▸ Task statement: Extract every line of the records that contains the string "getStream", treating uppercase and lowercase letters as distinct.

Saved entries:
━━━━━━━━━━━━━━━━
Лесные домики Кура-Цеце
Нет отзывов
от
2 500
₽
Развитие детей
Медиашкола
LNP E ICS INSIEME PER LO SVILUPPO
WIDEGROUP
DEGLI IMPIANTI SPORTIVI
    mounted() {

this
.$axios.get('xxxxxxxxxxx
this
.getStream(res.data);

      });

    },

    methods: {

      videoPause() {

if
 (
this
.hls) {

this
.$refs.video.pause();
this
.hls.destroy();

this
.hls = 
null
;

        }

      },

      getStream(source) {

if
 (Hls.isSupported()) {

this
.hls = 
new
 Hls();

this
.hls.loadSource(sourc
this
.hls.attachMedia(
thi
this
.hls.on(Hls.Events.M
━━━━━━━━━━━━━━━━
▸ Reply:
.getStream(res.data);
      getStream(source) {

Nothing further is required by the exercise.